When writing out the listing below, reproduce every word exactly and skip the pictures.

> _Exercise data_
━━━━━━━━━━━━━━━━━━━━

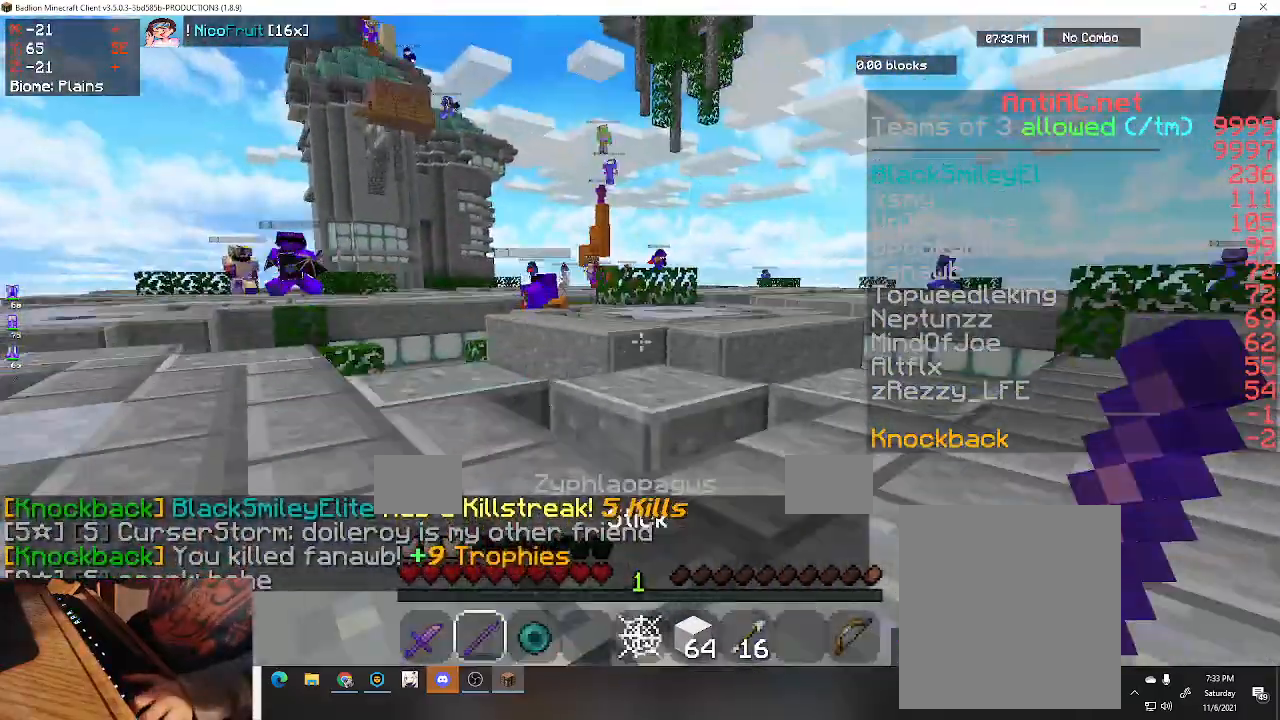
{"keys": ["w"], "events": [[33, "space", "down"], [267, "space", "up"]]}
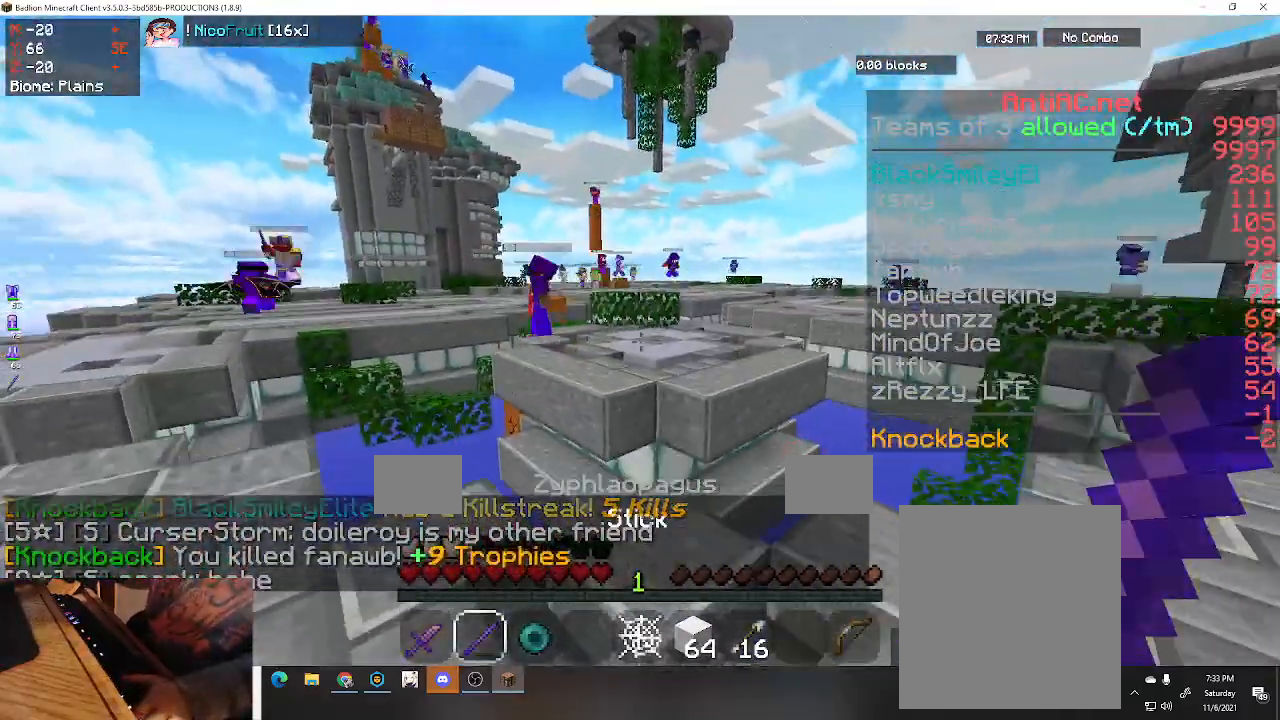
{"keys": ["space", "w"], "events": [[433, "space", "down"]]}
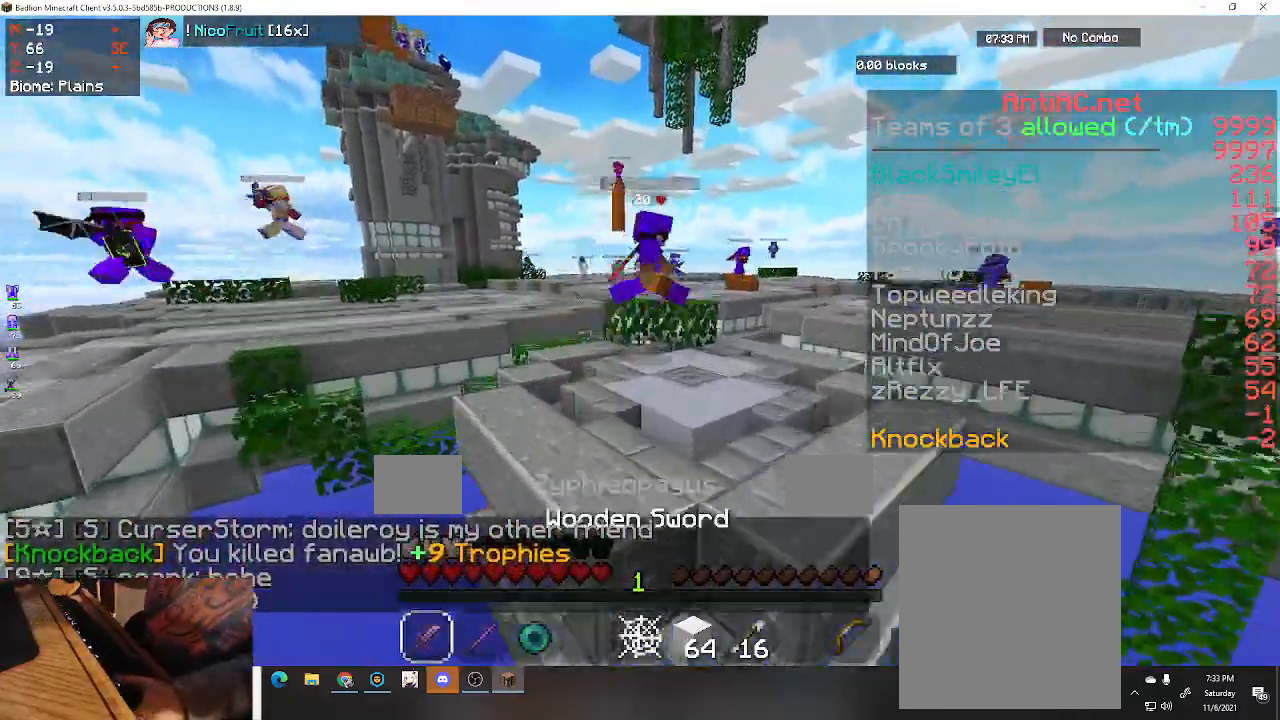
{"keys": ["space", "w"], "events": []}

━━━━━━━━━━━━━━━━━━━━

> _Your response_
{"keys": ["w"], "events": [[33, "space", "down"], [267, "space", "up"]]}
{"keys": ["space", "w"], "events": [[433, "space", "down"]]}
{"keys": ["space", "w"], "events": []}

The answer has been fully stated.